“KPPU diharapkan konsisten dalam menerapkan UU No 5/1999, yaitu ketentuan yang dilanggar dan sanksinya harus konsisten. Maksimalkan sosialisasi kepda pelaku usaha dan masyarakat luas. Dan tentang sanksi denda dan hukuman, agar dikaji kembali, agar lebih mencerminkan keadilan,” ujarnya.
Hal senada juga diutarakan Ketua Komisi Yudisial periode 2013-2015 Suparman Marzuki. Menurutnya dengan perubahan UU Ciptaker dan PP 44/2021, Perma 2/2019 kehilangan dasar hukum. Apalagi ketentuan dalam Perma 3/2019 juga bertentangan dengan PP 44/2019.

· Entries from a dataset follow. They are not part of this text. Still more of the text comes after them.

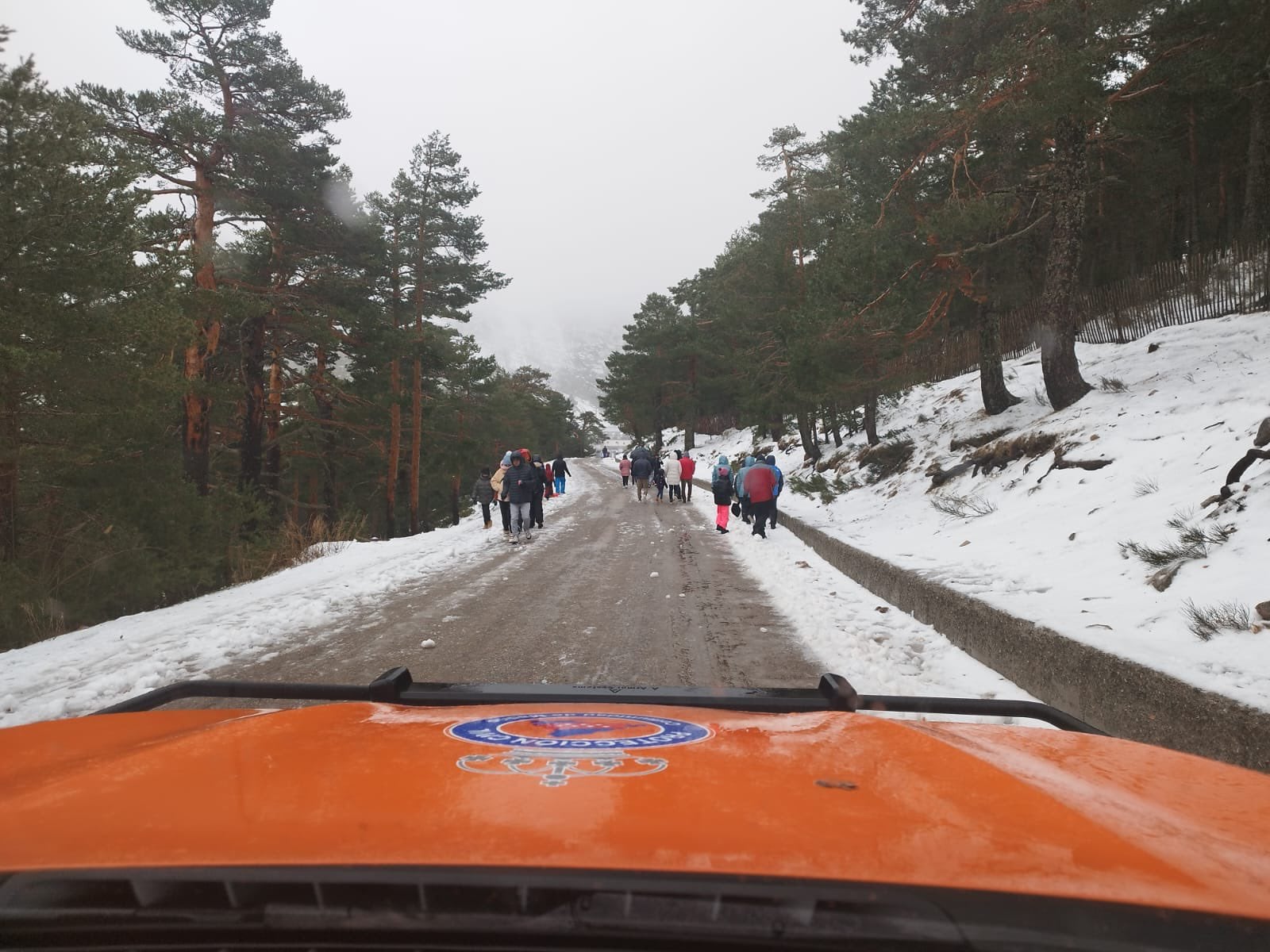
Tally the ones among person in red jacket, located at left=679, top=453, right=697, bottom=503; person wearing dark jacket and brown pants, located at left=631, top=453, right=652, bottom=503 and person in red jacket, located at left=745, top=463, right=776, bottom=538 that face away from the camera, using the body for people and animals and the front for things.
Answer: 3

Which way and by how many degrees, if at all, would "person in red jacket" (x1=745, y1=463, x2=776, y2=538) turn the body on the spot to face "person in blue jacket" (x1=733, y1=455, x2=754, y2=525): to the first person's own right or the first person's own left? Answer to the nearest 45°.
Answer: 0° — they already face them

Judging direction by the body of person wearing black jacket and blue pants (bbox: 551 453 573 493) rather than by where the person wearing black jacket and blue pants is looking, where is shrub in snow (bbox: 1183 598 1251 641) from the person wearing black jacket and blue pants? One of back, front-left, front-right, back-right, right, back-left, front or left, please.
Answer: back

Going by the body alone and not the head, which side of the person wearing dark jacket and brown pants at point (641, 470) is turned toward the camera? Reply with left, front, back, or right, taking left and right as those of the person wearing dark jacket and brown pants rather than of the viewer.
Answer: back

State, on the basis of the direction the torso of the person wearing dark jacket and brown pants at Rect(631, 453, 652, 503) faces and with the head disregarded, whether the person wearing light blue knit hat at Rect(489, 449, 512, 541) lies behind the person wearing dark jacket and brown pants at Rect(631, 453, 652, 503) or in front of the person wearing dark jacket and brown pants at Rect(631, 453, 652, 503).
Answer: behind

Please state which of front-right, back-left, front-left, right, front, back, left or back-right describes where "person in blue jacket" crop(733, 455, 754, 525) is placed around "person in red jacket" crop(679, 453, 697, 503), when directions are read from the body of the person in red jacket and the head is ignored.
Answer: back

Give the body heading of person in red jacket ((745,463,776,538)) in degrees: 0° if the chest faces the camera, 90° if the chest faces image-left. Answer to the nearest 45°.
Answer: approximately 180°

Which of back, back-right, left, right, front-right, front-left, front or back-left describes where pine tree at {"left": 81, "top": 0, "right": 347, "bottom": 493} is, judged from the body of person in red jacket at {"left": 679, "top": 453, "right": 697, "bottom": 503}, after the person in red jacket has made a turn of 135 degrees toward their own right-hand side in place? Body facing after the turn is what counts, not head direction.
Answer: right

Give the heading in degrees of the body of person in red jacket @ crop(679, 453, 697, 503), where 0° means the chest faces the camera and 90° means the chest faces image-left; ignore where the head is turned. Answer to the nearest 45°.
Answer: approximately 180°
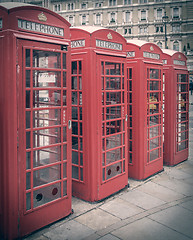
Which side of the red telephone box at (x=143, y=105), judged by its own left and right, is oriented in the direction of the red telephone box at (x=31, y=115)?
right

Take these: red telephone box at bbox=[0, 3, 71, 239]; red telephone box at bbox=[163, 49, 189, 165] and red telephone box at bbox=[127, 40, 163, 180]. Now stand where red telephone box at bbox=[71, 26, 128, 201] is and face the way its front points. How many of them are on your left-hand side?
2

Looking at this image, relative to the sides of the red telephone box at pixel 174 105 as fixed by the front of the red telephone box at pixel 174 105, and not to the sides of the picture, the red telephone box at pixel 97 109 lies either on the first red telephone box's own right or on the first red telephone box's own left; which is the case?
on the first red telephone box's own right

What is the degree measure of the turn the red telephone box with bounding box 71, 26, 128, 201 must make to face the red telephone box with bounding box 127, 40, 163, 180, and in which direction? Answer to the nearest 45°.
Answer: approximately 90° to its left

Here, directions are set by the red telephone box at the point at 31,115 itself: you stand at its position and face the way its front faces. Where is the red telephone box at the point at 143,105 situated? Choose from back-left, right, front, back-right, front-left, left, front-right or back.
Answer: left

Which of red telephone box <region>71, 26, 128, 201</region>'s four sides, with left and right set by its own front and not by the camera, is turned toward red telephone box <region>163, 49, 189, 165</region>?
left

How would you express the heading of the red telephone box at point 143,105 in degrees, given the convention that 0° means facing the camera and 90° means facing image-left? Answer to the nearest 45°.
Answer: approximately 315°

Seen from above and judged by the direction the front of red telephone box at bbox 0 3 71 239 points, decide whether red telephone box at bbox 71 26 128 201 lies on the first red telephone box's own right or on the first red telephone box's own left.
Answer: on the first red telephone box's own left

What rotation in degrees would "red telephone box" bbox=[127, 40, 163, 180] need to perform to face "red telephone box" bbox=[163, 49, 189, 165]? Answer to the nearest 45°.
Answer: approximately 90° to its left
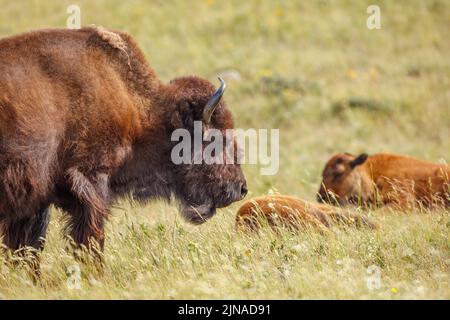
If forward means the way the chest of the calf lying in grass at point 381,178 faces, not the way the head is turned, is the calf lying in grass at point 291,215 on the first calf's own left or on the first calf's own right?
on the first calf's own left

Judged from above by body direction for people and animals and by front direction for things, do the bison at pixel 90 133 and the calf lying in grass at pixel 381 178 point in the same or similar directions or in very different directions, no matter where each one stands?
very different directions

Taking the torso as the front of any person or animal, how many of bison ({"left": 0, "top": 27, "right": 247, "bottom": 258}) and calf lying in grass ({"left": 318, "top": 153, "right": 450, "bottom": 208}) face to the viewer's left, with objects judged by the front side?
1

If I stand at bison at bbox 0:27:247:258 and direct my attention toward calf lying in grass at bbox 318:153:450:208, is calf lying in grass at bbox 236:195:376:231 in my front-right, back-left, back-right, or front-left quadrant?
front-right

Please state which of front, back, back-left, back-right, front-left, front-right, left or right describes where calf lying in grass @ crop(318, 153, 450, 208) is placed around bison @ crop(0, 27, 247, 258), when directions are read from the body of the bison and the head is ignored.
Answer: front-left

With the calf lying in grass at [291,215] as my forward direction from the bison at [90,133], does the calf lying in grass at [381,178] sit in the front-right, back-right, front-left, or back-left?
front-left

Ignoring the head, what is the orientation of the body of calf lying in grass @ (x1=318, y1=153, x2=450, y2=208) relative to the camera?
to the viewer's left

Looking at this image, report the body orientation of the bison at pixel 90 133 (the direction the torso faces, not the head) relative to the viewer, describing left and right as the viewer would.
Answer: facing to the right of the viewer

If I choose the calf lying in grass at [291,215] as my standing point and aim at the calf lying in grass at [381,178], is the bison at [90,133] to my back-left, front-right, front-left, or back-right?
back-left

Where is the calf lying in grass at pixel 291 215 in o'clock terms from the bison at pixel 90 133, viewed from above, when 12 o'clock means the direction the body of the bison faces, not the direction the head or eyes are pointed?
The calf lying in grass is roughly at 11 o'clock from the bison.

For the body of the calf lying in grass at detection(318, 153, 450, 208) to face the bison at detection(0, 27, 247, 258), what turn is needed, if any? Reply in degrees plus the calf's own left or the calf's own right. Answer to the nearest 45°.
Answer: approximately 45° to the calf's own left
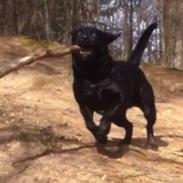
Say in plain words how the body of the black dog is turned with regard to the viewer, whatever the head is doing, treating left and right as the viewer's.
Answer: facing the viewer and to the left of the viewer

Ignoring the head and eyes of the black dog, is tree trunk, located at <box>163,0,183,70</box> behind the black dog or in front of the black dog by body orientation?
behind
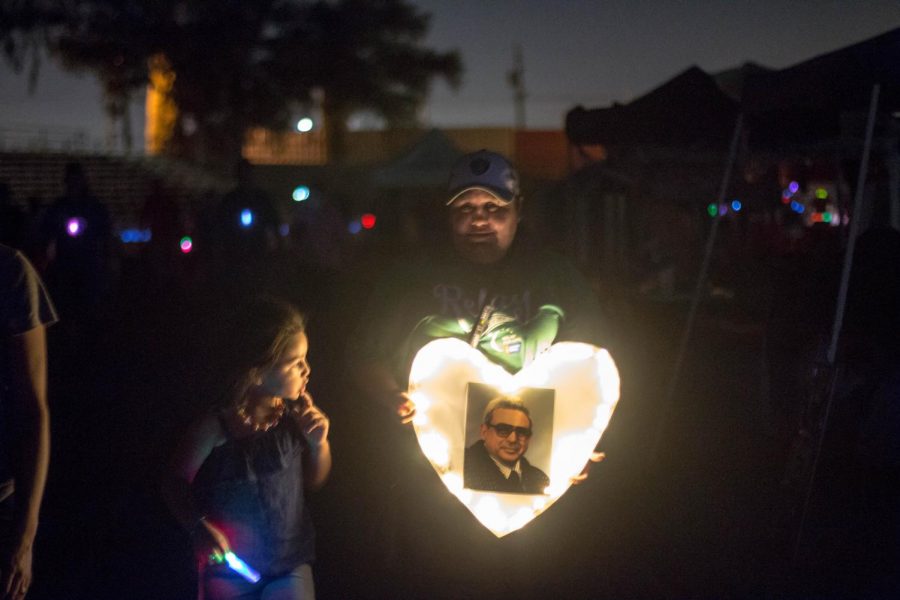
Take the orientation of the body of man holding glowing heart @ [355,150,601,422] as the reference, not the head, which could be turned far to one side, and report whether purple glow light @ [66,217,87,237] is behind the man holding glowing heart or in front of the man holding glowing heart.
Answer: behind

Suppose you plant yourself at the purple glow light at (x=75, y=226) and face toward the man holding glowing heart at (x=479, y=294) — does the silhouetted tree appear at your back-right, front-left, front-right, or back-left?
back-left

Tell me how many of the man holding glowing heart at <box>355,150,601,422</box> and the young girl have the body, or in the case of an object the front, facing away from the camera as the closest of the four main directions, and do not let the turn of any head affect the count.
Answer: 0

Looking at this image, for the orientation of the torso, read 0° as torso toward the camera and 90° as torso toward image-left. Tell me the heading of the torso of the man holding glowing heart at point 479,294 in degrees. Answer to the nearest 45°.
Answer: approximately 0°

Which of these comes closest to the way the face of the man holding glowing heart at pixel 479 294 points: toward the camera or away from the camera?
toward the camera

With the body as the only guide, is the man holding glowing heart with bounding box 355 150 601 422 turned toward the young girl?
no

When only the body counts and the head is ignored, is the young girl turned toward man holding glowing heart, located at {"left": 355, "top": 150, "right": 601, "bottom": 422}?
no

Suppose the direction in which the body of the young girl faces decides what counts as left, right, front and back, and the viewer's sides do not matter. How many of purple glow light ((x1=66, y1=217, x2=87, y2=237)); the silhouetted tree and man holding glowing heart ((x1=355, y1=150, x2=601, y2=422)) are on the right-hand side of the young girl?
0

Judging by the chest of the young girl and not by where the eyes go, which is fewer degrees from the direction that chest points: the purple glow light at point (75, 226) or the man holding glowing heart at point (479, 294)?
the man holding glowing heart

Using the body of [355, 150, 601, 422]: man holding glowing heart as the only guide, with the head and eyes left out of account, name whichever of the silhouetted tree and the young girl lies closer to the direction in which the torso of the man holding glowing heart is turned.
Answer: the young girl

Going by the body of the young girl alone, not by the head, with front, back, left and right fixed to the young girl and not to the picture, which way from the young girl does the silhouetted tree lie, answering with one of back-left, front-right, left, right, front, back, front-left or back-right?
back-left

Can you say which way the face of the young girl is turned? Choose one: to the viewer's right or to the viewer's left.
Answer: to the viewer's right

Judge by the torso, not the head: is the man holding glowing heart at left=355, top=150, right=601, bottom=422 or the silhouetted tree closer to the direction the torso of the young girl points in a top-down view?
the man holding glowing heart

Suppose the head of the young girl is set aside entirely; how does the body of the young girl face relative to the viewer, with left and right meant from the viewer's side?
facing the viewer and to the right of the viewer

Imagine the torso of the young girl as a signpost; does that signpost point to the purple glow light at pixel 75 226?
no
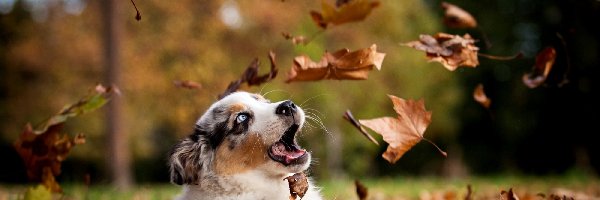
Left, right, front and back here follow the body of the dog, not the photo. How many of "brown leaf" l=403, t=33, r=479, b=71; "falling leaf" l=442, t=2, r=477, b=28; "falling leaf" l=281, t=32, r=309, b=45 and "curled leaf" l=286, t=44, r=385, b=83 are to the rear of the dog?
0

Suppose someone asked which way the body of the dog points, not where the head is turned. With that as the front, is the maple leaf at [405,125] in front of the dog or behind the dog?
in front
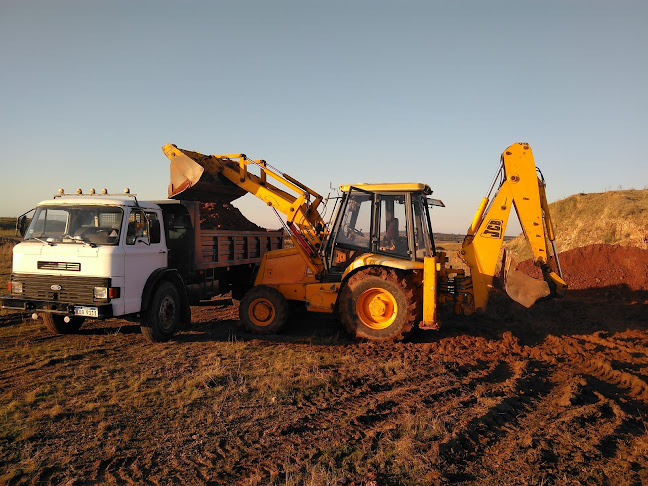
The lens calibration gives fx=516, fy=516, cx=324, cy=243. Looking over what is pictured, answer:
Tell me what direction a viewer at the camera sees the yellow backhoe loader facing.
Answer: facing to the left of the viewer

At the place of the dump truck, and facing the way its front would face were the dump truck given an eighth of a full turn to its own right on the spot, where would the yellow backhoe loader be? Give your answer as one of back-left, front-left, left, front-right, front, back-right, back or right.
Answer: back

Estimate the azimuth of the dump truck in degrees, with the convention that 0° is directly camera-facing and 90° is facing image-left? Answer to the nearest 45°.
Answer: approximately 45°
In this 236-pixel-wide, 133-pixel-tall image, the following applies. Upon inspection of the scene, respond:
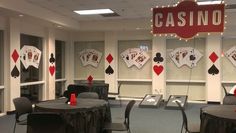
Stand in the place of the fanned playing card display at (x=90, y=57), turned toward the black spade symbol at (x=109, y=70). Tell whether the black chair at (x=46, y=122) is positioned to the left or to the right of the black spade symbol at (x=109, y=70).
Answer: right

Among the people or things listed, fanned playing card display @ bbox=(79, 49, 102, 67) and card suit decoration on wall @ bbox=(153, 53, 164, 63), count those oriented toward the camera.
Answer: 2

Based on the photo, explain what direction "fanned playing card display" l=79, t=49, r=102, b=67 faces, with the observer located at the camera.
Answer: facing the viewer

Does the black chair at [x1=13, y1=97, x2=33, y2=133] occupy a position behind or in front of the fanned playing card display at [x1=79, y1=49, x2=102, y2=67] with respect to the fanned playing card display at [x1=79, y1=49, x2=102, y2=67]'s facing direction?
in front

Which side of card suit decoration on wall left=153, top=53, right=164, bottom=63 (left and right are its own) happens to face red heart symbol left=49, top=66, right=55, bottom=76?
right

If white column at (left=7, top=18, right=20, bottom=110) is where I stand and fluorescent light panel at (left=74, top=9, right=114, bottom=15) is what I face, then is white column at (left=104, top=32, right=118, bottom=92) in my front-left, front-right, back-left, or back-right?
front-left

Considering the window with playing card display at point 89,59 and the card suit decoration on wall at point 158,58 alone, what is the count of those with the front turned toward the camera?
2

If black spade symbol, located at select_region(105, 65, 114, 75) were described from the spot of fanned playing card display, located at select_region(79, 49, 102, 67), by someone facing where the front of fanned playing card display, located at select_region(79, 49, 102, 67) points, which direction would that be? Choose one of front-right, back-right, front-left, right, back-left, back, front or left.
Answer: front-left

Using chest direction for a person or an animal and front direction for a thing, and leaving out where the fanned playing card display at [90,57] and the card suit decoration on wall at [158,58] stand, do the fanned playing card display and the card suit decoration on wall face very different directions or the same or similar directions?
same or similar directions

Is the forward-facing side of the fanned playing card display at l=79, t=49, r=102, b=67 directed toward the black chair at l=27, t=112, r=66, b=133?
yes

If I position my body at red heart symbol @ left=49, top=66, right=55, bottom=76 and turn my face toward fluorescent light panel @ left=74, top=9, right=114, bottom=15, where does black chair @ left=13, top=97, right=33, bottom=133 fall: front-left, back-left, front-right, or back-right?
front-right

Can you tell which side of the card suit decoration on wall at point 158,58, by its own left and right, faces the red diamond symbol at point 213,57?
left

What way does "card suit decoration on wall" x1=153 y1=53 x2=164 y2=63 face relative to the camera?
toward the camera

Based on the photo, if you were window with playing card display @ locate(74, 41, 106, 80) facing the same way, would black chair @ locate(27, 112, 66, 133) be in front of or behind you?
in front

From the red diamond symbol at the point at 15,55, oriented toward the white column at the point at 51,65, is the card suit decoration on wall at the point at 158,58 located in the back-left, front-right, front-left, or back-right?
front-right

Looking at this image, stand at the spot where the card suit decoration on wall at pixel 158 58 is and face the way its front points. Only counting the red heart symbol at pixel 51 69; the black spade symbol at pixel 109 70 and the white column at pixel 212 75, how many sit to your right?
2

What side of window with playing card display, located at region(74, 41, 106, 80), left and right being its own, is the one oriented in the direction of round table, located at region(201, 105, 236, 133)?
front

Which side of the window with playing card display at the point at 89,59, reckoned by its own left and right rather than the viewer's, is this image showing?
front

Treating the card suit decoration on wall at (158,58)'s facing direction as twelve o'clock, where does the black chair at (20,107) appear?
The black chair is roughly at 1 o'clock from the card suit decoration on wall.
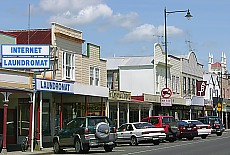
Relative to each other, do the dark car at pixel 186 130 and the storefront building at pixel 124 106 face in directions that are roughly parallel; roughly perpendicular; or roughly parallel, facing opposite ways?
roughly parallel, facing opposite ways

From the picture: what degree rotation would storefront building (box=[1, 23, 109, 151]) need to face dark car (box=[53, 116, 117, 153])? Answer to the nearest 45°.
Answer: approximately 45° to its right

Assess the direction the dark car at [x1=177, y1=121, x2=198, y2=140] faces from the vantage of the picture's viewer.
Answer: facing away from the viewer and to the left of the viewer

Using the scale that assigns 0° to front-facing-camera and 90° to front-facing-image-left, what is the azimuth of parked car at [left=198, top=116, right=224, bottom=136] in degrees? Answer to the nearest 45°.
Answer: approximately 135°

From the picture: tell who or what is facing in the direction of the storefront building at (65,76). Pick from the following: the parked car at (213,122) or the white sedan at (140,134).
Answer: the white sedan

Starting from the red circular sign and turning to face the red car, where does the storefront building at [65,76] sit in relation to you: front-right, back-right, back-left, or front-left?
front-right

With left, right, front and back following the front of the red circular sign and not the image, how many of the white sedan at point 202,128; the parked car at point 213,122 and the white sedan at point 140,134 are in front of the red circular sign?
1

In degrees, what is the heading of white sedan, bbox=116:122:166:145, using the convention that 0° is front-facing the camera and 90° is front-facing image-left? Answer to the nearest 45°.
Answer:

Menurutnya hukum acara perkara praktek monopoli dan persaingan usaha tidak sehat seharusnya diatur dalam UU tidak dengan Perma, tetapi untuk mengatasi kekosongan hukum dimungkinkan dengan Perma dengan beberapa catatan yakni tidak mengabaikan due process of law, tidak membuat norma yang menyimpang dari UU, dan tidak membuat norma substantif yang menganulir hak-hak upaya hukum.
Selain itu Suparman menilai adanya potensi konflik kepentingan antara Komisioner KPPU dengan semua temuan investigator yang disebabkan oleh adanya multi peran yang dijalankan oleh KPPU.
Hal ini terlihat dari investigator yang ditugaskan melakukan kegiatan penyelidikan dan penuntutan pada proses pemeriksaan, merupakan subordinat yang bekerja atas perintah dari Komisioner KPPU. Kondisi tersebut bertentangan prinsip-prinsip due process of law serta berpotensi menimbulkan proses persidangan yang sesat di tingkat KPPU.
Kondisi ini yang meyakinkan pengajar pada Fakultas Hukum Universitas Islam Indonesia (UII) ini bahwa upaya keberatan memiliki peran penting dalam memberikan keadilan pada semua pihak, baik KPPU maupun para terlapor. Tujuannya tidak lain agar Pengadilan Niaga perlu memberikan kesempatan yang luas kepada pelaku usaha yang hendak menguji Putusan KPPU di Pengadilan Niaga.
Pentingnya due process of law dalam perkara persaingan menurut Suparman menjadi penting karena ketentuan UU Cipta Kerja sangat berpotensi menghasilkan potensi denda yang besar mempertimbangkan tidak adanya batasan pengenaan denda maksimum oleh KPPU. Oleh karena itu, setelah berlakunya UU Cipta Kerja dan PP 44/2021, sudah seharusnya Mahkamah Agung meninjau kembali Perma No. 3/2019 karena sudah tidak relevan lagi.